Pinecone P.I.– The Case of the Dancing Centipede


           “They tell me you’re the best,” the Centipede said as she stepped into my office.  I hang on a branch, so I don’t have much of an office.  But when this little lady climbed out on my limb, I could tell she needed my help.  Her name was Lula.  I’d seen her around.

            “What seems to be the problem?” I asked. 

            “It’s my favorite spoon,” she began.  “It’s been stolen.  I think my best friend stole it but I can’t be sure.”  She began to cry.  If I had arms I would have held her. 

            “There there,” I said.  “Why would your best friend steal your spoon?  You seem like a perfectly nice bug to me.”

            She slapped me on the face with at least ten or twelve of her legs.  “I’m not a bug,” she said.  “I’m a centipede, and a lady.  You’d best remember that.”

            I had half a mind to pour myself a drink, but because I’m really just a Pine cone and don’t ever drink anything, I decided not to.  “All right,” I said.  “Let’s get down to business.  What was so special about this spoon?”

            “Well,” she began, her eyes soft and moist, “It’s very big.  I use it to eat my soup.”
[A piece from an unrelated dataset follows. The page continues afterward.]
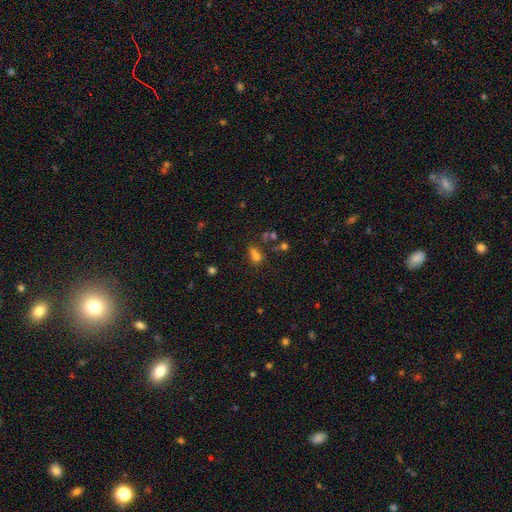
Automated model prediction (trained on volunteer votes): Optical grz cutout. It shows a smooth galaxy with no disk features (64%) that is in between round and cigar-shaped (52%). Merging: none (38%).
            “I see,” I told her.  “And what makes you think your best friend stole it?”

            “He’s been acting strange lately,” she said.  “Usually he rubs my feet, but lately, he’s only been rubbing fifty or sixty of them.  He says he’s just tired but I think he’s feeling bad because he stole my spoon.”

            “I can look into it,” I told her, “but it won’t be cheap.”

            She lowered her head.  “I don’t have any money.”

            “And I don’t have any hands or pockets.  It’s just something I say.”  I told her I’d get back to her.


            “I’ve been in this business too long,” I told my friend Rupert.  Rupert is a spider who doesn’t really know how to make webs.  I don’t know how to make webs either.  When I first met Rupert, we practiced making a web of me, winding me in spider silk until it looked like I was wearing a sweater.  I have to admit it kept me warm. 

            “Lula’s best friend is called Lamont,” Rupert told me.  “Not a bad fellow, just a little wild.”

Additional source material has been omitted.